[Start of Attachment]

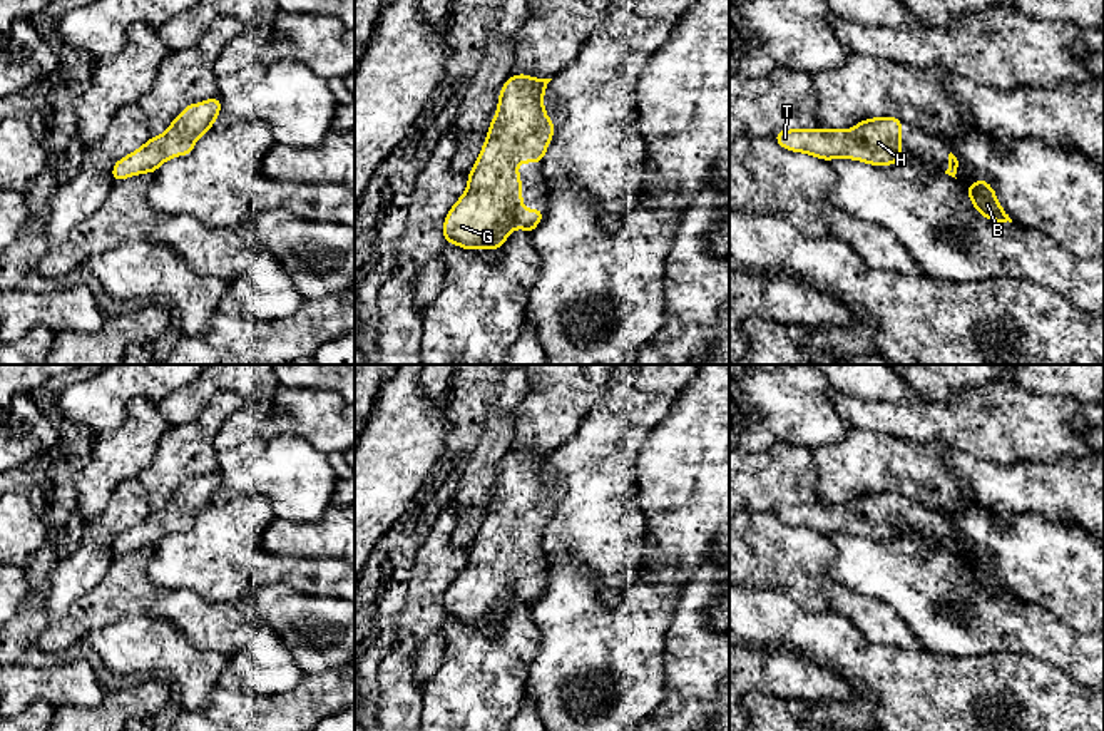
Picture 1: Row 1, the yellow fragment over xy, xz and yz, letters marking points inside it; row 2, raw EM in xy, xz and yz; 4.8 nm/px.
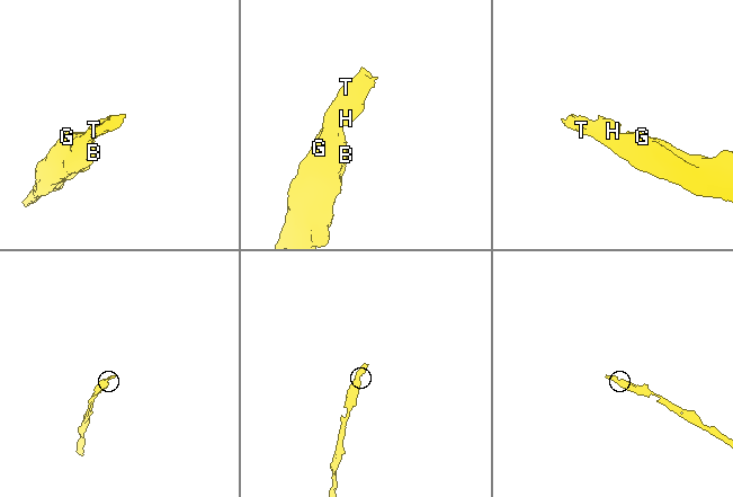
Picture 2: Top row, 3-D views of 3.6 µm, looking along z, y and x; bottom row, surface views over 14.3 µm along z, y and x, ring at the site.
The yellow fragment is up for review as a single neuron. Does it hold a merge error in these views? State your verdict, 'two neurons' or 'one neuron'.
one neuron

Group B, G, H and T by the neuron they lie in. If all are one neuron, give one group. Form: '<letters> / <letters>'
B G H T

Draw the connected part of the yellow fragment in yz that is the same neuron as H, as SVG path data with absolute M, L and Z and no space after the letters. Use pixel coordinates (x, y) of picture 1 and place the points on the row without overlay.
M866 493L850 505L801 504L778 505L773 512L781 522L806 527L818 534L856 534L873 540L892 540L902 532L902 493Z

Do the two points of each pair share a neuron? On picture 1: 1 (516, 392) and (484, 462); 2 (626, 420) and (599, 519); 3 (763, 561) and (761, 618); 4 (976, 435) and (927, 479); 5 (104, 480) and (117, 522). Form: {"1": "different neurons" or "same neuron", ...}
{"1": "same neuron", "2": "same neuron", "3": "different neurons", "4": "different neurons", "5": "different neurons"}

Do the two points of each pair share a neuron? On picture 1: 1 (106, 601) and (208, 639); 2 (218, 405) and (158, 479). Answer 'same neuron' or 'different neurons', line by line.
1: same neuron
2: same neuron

[End of Attachment]

— Task item —
Restating the data word for word is the task, and pictures are to be omitted.

— Exercise solution —
Picture 1: Row 1, the yellow fragment over xy, xz and yz, letters marking points inside it; row 2, raw EM in xy, xz and yz; 4.8 nm/px.
Picture 2: Top row, 3-D views of 3.6 µm, looking along z, y and x; bottom row, surface views over 14.3 µm along z, y and x, ring at the site.
The yellow fragment is up for review as a single neuron. Does it hold a merge error in these views? State your verdict, 'two neurons' or 'one neuron'.
one neuron

Group B, G, H and T by the neuron they lie in. If all are one neuron, give one group. Form: '<letters> / <letters>'
B G H T

Draw the connected part of the yellow fragment in yz that is the same neuron as H, as SVG path data with absolute M, L and Z and no space after the letters. Use pixel coordinates (x, y) of picture 1 and place the points on the row without overlay.
M866 493L850 505L801 504L778 505L773 512L781 522L806 527L818 534L856 534L873 540L892 540L902 532L902 493Z

Do the two points of each pair share a neuron? On picture 1: 1 (516, 392) and (484, 462); 2 (626, 420) and (599, 519); 3 (763, 561) and (761, 618); 4 (976, 435) and (927, 479); 5 (104, 480) and (117, 522). Form: {"1": "different neurons" or "same neuron", ...}
{"1": "same neuron", "2": "same neuron", "3": "different neurons", "4": "different neurons", "5": "different neurons"}

Do the two points of each pair share a neuron? On picture 1: 1 (106, 601) and (208, 639); 2 (218, 405) and (158, 479). Answer 'same neuron' or 'different neurons', line by line.
1: same neuron
2: same neuron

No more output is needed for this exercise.